(Dataset items)
* Begin *
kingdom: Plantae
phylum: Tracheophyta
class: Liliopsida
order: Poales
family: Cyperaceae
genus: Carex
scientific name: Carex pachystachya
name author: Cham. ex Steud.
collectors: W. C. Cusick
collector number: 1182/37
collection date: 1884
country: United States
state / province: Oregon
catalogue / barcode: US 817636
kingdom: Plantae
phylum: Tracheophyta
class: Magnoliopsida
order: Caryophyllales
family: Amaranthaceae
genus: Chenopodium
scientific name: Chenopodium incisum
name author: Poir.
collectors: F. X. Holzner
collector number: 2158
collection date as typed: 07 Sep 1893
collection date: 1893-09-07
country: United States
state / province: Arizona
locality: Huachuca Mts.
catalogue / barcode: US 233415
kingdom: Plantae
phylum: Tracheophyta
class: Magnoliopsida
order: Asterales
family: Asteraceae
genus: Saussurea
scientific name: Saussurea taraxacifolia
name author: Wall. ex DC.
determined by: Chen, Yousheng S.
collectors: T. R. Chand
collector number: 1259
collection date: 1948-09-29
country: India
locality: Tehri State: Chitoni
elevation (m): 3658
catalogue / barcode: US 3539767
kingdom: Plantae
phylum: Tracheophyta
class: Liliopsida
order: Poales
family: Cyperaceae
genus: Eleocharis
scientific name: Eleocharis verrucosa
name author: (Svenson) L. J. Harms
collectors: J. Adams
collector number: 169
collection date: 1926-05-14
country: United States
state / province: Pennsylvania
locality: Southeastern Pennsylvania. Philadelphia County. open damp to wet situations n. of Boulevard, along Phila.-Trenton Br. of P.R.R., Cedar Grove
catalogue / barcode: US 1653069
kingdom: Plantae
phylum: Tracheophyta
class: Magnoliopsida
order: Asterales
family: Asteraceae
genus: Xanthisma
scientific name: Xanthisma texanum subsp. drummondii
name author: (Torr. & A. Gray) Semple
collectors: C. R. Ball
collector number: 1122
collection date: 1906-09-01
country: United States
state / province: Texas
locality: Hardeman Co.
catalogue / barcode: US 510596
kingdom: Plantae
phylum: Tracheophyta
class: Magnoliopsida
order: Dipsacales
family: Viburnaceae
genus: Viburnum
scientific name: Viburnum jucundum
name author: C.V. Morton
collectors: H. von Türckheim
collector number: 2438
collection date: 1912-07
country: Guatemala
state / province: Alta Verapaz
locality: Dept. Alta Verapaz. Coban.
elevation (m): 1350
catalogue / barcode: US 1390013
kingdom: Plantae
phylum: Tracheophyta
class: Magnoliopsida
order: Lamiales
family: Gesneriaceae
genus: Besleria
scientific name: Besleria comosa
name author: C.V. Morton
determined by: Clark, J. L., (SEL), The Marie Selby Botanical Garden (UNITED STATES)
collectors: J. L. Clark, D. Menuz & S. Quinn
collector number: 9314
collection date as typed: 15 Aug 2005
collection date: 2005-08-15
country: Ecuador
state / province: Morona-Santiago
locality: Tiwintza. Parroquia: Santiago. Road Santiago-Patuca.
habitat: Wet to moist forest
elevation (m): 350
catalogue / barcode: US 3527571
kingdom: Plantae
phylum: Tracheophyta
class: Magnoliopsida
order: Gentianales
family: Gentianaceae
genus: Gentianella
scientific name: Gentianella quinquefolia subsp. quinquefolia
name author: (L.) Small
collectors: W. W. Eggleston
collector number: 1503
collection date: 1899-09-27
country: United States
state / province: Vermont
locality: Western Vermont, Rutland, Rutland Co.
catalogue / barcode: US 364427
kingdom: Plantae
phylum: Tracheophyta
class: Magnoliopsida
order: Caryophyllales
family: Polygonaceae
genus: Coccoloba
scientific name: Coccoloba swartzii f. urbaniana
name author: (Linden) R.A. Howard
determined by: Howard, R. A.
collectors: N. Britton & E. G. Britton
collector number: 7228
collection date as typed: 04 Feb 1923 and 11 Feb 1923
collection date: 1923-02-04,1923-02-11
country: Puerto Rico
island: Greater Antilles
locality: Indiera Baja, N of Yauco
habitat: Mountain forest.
* End *
| THE REQUEST |
Reproduce verbatim the portion of the data above that opens with the line containing "state / province: Alta Verapaz" and closes with the final line of the data. Include both of these lines.

| TASK RESULT |
state / province: Alta Verapaz
locality: Dept. Alta Verapaz. Coban.
elevation (m): 1350
catalogue / barcode: US 1390013
kingdom: Plantae
phylum: Tracheophyta
class: Magnoliopsida
order: Lamiales
family: Gesneriaceae
genus: Besleria
scientific name: Besleria comosa
name author: C.V. Morton
determined by: Clark, J. L., (SEL), The Marie Selby Botanical Garden (UNITED STATES)
collectors: J. L. Clark, D. Menuz & S. Quinn
collector number: 9314
collection date as typed: 15 Aug 2005
collection date: 2005-08-15
country: Ecuador
state / province: Morona-Santiago
locality: Tiwintza. Parroquia: Santiago. Road Santiago-Patuca.
habitat: Wet to moist forest
elevation (m): 350
catalogue / barcode: US 3527571
kingdom: Plantae
phylum: Tracheophyta
class: Magnoliopsida
order: Gentianales
family: Gentianaceae
genus: Gentianella
scientific name: Gentianella quinquefolia subsp. quinquefolia
name author: (L.) Small
collectors: W. W. Eggleston
collector number: 1503
collection date: 1899-09-27
country: United States
state / province: Vermont
locality: Western Vermont, Rutland, Rutland Co.
catalogue / barcode: US 364427
kingdom: Plantae
phylum: Tracheophyta
class: Magnoliopsida
order: Caryophyllales
family: Polygonaceae
genus: Coccoloba
scientific name: Coccoloba swartzii f. urbaniana
name author: (Linden) R.A. Howard
determined by: Howard, R. A.
collectors: N. Britton & E. G. Britton
collector number: 7228
collection date as typed: 04 Feb 1923 and 11 Feb 1923
collection date: 1923-02-04,1923-02-11
country: Puerto Rico
island: Greater Antilles
locality: Indiera Baja, N of Yauco
habitat: Mountain forest.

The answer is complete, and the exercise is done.